Open svetlyak40wt opened this issue 7 years ago • 10 comments

In current websocket-driver there is a problem – when you start a separate thread on the server and trying to send message to the client, it is delivered with delay after only 60 seconds. The issue exists only when using Woo server. On Hunchentoot, message is delivered immediately.

The problem is the libev's event loop. This commit is a hack around and should be improved to work with all backend servers.

svetlyak40wt avatar May 03 '18 17:05 svetlyak40wt

@fukamachi any help from you will be very appreciated here.

I'm trying to use websocket-driver with (new) version of the Weblocks framework. And want to push data to the client from a separate background thread. But this does not work with Woo server.

This patch is a workaround which works for me but should be improved before merge.

svetlyak40wt avatar May 03 '18 17:05 svetlyak40wt

Eitaro, what do you think?

svetlyak40wt avatar May 12 '18 08:05 svetlyak40wt

Thank you for reporting. I'm still really not sure, but perhaps this should be done somehow in Woo socket code. I'll look into it and try to fix it.

fukamachi avatar May 12 '18 23:05 fukamachi

Can you retry it with Woo's allow-multithread-write branch?

fukamachi avatar May 13 '18 03:05 fukamachi

Can you retry it with Woo's allow-multithread-write branch?
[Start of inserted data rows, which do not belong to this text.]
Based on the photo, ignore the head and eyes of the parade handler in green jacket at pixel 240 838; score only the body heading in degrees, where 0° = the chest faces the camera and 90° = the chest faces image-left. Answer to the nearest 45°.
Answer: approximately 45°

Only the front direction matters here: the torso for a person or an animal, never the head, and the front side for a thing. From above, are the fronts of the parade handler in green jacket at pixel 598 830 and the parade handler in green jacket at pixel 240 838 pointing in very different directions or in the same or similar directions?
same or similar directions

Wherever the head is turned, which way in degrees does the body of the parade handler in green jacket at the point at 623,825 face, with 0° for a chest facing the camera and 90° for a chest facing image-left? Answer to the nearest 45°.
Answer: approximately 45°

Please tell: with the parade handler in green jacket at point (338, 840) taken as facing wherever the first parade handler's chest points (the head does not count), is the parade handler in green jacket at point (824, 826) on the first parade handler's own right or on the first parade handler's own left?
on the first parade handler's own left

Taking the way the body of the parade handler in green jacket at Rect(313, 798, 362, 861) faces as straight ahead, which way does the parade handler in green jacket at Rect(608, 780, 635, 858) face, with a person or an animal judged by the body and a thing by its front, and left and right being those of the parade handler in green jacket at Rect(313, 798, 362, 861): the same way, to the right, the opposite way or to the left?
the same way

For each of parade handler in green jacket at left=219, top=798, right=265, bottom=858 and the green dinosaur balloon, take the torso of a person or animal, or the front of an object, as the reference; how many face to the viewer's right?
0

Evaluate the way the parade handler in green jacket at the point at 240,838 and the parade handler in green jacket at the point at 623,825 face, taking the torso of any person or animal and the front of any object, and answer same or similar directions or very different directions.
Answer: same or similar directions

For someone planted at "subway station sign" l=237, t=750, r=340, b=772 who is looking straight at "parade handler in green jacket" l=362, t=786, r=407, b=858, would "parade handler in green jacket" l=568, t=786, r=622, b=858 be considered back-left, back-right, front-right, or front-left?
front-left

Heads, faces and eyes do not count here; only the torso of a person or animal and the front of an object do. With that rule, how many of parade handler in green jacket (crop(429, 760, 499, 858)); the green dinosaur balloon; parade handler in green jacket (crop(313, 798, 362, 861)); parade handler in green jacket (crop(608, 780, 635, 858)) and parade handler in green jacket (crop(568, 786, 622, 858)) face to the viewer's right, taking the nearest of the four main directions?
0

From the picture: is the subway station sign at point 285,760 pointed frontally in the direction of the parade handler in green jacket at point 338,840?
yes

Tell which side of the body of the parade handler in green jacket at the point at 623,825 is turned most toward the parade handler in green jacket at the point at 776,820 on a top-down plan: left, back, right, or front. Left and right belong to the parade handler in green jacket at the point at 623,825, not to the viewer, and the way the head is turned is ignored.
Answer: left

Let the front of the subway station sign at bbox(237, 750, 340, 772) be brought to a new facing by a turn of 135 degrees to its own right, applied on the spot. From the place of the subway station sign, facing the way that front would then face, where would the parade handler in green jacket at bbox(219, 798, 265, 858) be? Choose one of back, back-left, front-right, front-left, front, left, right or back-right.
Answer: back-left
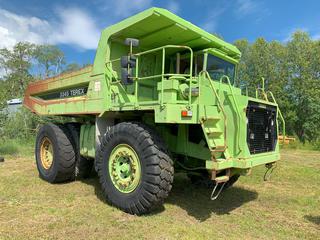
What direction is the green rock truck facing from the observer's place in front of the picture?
facing the viewer and to the right of the viewer

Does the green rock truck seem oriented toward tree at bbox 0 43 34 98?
no
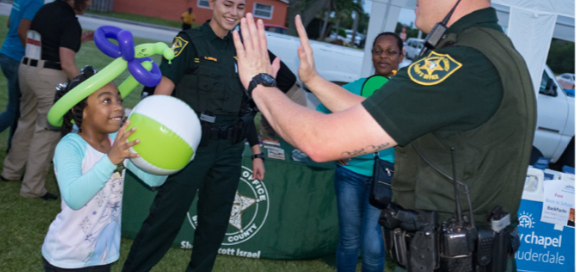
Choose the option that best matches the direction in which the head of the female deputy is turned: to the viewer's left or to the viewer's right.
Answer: to the viewer's right

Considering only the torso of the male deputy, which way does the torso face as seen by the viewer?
to the viewer's left

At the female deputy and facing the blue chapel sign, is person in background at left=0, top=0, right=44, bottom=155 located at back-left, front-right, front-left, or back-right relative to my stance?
back-left

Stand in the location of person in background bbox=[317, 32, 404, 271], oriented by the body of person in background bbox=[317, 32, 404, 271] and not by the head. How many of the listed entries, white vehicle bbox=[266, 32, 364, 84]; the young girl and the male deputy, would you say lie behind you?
1

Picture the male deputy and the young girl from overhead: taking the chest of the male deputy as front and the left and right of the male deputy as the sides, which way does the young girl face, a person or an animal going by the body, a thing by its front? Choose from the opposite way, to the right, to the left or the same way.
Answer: the opposite way

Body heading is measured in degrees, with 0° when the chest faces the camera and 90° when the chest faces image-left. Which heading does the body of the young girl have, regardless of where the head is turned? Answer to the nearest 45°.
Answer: approximately 315°

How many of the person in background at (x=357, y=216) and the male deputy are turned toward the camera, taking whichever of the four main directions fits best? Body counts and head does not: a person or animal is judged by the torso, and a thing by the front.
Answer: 1

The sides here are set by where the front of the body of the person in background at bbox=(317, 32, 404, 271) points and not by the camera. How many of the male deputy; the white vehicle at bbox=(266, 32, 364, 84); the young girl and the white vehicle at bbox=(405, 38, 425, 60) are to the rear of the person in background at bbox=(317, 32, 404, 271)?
2

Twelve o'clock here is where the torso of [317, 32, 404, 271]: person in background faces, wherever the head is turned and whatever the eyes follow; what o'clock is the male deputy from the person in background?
The male deputy is roughly at 12 o'clock from the person in background.

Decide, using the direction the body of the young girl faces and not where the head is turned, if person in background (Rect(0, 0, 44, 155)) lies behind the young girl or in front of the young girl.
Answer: behind
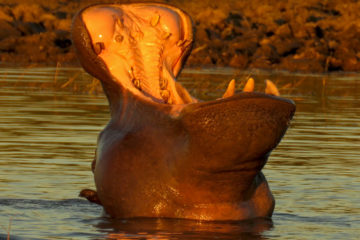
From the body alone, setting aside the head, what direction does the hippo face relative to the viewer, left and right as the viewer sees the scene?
facing the viewer and to the right of the viewer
No, does not work. Nothing changed.

svetlyak40wt avatar May 14 '18 17:05 svetlyak40wt

I wrote the reproducible sample code. And allow-multithread-write branch just works expected.

% sbcl --load this.lisp

;;% uname -rpms
;;Darwin 18.2.0 x86_64 i386

(ql:quickload
 '("clack"
   "websocket-driver"
   "woo"))

(defparameter *port* 8000)
(defparameter *server*  ;; please change this to switch another backend.
  :woo
  ;:hunchentoot
  )

(use-package :websocket-driver)

(defvar *echo-server*
  (lambda (env)
    (let ((ws (make-server env)))
      (on :message ws (lambda (message)
                        ;; The code simulates sending message from another thread context.
                        (bt:make-thread (lambda () (send-text ws message)))))
      (lambda (responder)
        (declare (ignore responder))
        (start-connection ws)))))

;; Client
(bt:make-thread
 (lambda ()
   (sleep 3)

   (let ((ws (make-client (format nil "ws://localhost:~D/" *port*))))
     (start-connection ws)
     (on :message ws (lambda (message)
                       (format t "Receive ~A~%" message)))
     (send ws "Hi"))))

;; Server
(clack:clackup *echo-server* :server *server* :port *port*)
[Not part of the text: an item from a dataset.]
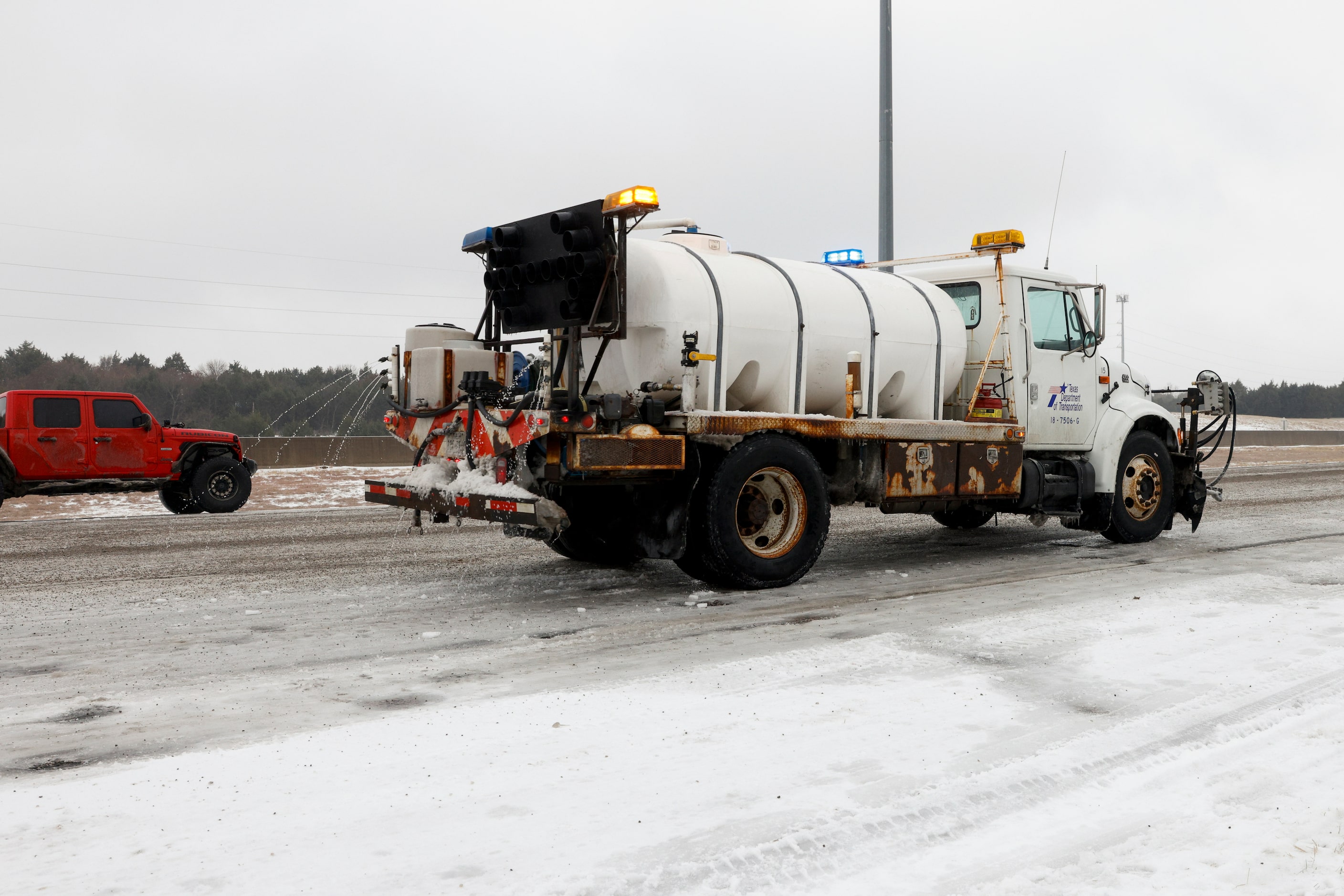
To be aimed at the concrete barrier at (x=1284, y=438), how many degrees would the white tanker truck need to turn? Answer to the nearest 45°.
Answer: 0° — it already faces it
kkazuo avatar Nov 28 '18 13:11 kkazuo

Great, will try it again soon. Thank you!

svetlyak40wt avatar Nov 28 '18 14:11 svetlyak40wt

Another workaround (SBCL only)

(sb-ext:schedule-timer (sb-ext:make-timer (lambda ()
                                            (wsd:send-text ws "message"))
                                          :thread th)
                       0)

with ws is websocket object and th is thread (bt:current-thread) with the time you'v been call wsd:make-server.

The above code can run on current master branch of websocket-driver.
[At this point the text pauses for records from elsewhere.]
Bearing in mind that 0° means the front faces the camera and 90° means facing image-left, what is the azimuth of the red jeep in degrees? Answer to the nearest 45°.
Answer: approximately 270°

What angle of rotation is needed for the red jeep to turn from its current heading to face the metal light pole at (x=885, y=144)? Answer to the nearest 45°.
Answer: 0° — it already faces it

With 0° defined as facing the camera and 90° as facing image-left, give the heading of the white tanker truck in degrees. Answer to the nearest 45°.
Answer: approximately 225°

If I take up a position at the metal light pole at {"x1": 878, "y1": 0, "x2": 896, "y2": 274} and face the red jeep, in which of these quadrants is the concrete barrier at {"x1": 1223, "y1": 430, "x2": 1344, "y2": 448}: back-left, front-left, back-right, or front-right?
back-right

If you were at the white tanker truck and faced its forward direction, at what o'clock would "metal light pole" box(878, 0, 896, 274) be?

kkazuo avatar Nov 28 '18 15:11 kkazuo

@kkazuo interesting feature! I didn't know about it! Thank you.

svetlyak40wt avatar Apr 25 '19 18:04 svetlyak40wt

INTERRUPT-THREAD and SCHEDULE-TIMER are unsafe unless it is known that injecting code into an executing thread is okay. In this case, this would require libev to be reentrant among other things. Using a queue, as svetlyak40wt does, seems inevitable.